As we step into the post-New Year period, Vietnam’s stock market is expected to be influenced by multiple factors. However, according to Mr. Bui Van Huy, Deputy General Director of FIDT, investors should focus on three key variables likely to shape market dynamics in the early weeks of the year.
The first factor is the reaction of Vingroup stocks, particularly VIC. Approximately 3.9 billion VIC shares issued from equity will officially trade from December 31, 2025. This event significantly impacts supply-demand dynamics and market sentiment. Given the current noise surrounding these stocks, VIC’s volatility could continue to sway the index. If the supply is absorbed smoothly, the impact will be short-term. Conversely, prolonged selling pressure or new adverse information could lead to stronger market fluctuations.
The second factor is the actions of major funds and portfolio rebalancing at the start of the year. After year-end bookkeeping, investment funds and proprietary trading desks often adjust allocations based on new strategies. Given the substantial size of institutional capital, these moves can cause significant volatility, especially in large-cap stocks and index constituents. While technically driven, these shifts still strongly influence short-term index movements and market sentiment.

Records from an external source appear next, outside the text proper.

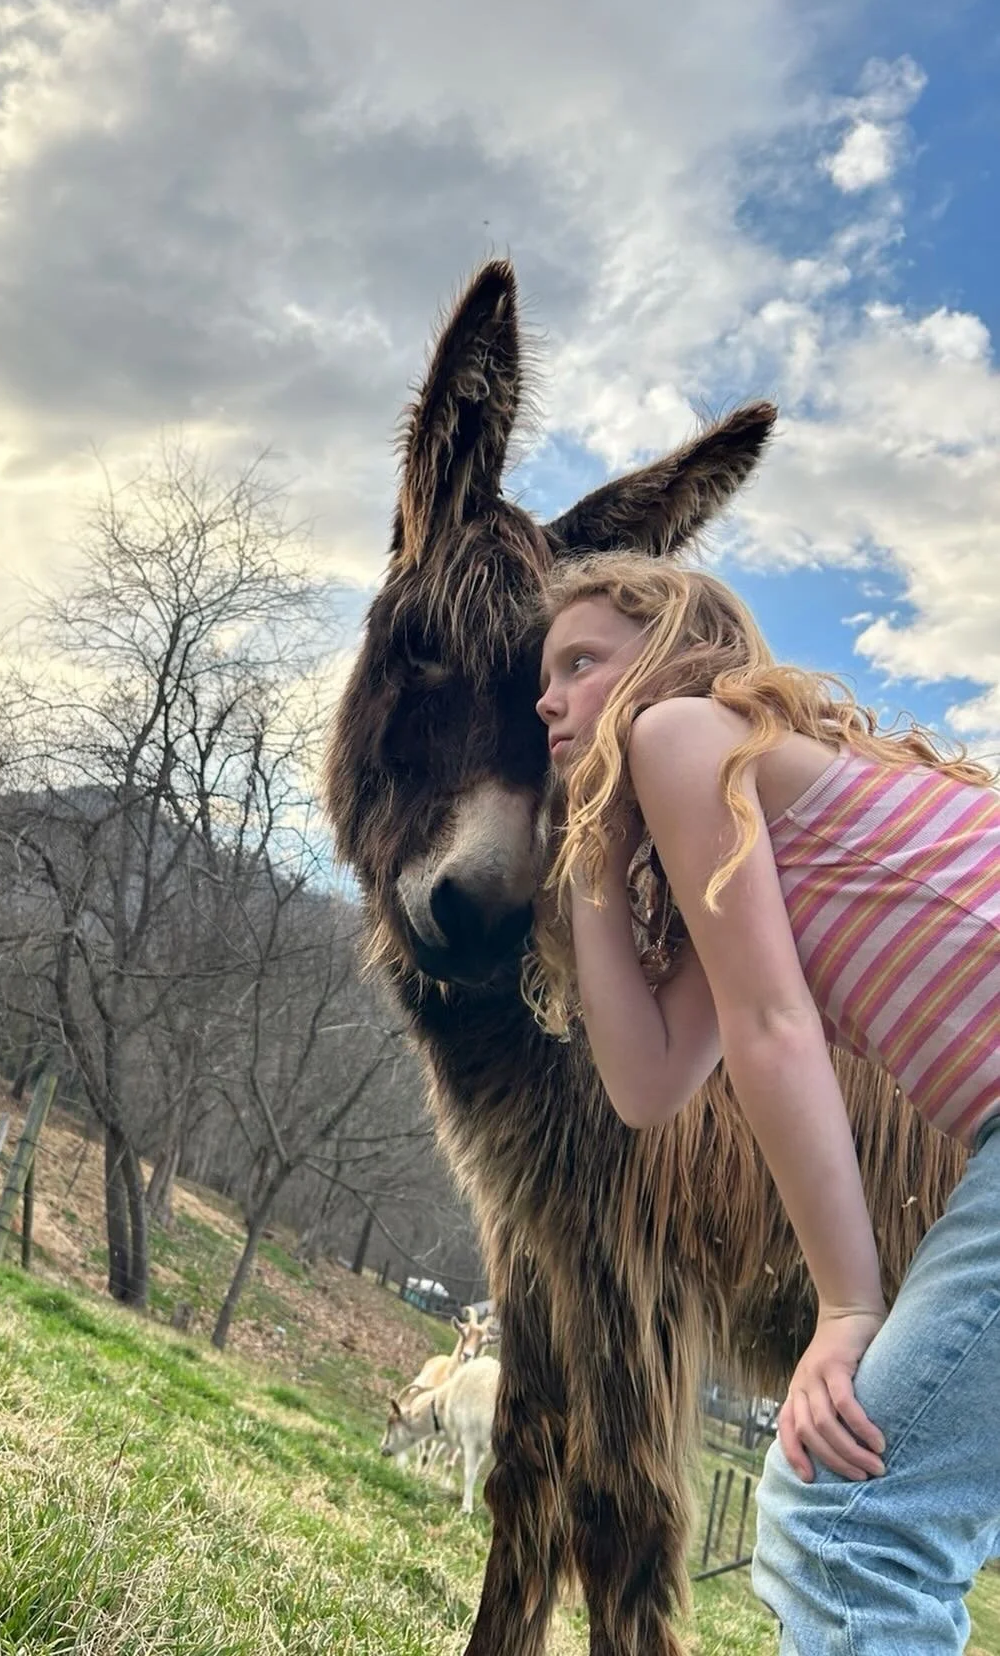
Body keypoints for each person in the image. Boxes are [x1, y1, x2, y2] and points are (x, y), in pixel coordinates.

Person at [530, 549, 1000, 1655]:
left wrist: (848, 1305)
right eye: (541, 681)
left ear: (670, 651)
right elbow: (649, 1080)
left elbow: (774, 1029)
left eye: (580, 661)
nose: (547, 697)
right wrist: (595, 849)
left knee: (848, 1514)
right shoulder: (747, 819)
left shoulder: (680, 732)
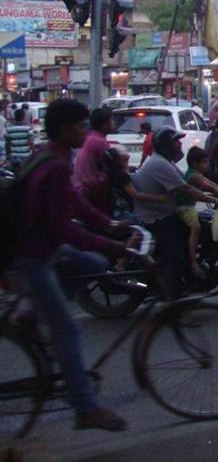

The third factor is Q4 earnings reports. As technical factors subside, the market will refocus on profitability. Companies exceeding expectations and with clear 2026 prospects will attract capital. Conversely, those with weaker results or lacking growth catalysts may face revaluation pressures. Thus, the market is likely to see stronger differentiation in the early weeks.
According to Mr. Huy, with prices no longer rising rapidly, investors now have time to screen companies and gradually accumulate stocks with solid fundamentals and clear narratives for 2026, rather than chasing short-term gains.
Q4 earnings growth may slow compared to previous quarter
Assessing the upcoming Q4 earnings season, Mr. Huy noted that Q3 profit growth was robust at around 40% year-on-year, reflecting improvements across sectors and a low base effect from 2024. However, this momentum is likely to slow in Q4.
The primary reason is the banking sector—a key profit driver—facing higher funding costs amid year-end liquidity pressures. December typically sees rising deposit rates, squeezing net interest margins (NIM). Additionally, the high Q4 2024 base creates an unfavorable comparison. While absolute profits remain stable, year-on-year growth may not stand out.
For securities firms, profit pressures are more pronounced due to sharply lower market liquidity, dropping from VND 30–40 trillion per session in Q3 to VND 20–22 trillion in Q4. Weaker liquidity dampens brokerage and margin lending activities, while underperforming proprietary portfolios further weigh on results.
Conversely, the real estate sector shows more positive prospects. Many listed developers accelerated launches and handovers in 2025, positioning them for solid Q4 earnings.
The construction materials sector, including steel and stone, is expected to sustain growth. With strong construction demand and potential price/volume improvements, this cycle appears unbroken.
For other sectors, prospects will vary by industry and company. The market will focus more on profit quality, margins, cash flow, and 2026 outlook rather than growth rates alone. Thus, while Q4 reports may not drive broad market rallies, they will be crucial catalysts shaping early 2026 trends and differentiation.